• _INSTRUCTIONS TO FOLLOW_:
Copy each line below in which the word "input" occurs.

• _INFORMATION PROVIDED_:
╔══

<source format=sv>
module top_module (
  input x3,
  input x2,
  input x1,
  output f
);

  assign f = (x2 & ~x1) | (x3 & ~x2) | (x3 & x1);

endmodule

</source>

╚══
╔══

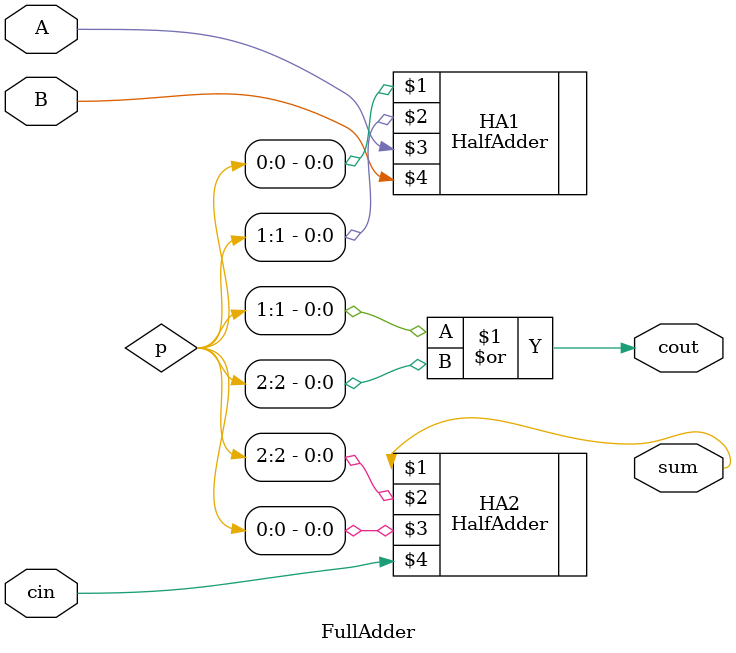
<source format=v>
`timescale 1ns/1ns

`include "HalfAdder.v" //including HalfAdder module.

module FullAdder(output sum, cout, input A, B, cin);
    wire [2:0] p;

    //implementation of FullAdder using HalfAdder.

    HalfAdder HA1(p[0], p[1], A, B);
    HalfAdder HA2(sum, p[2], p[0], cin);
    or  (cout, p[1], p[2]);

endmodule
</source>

╚══

• _RESPONSE AREA_:
  input x3,
  input x2,
  input x1,
module FullAdder(output sum, cout, input A, B, cin);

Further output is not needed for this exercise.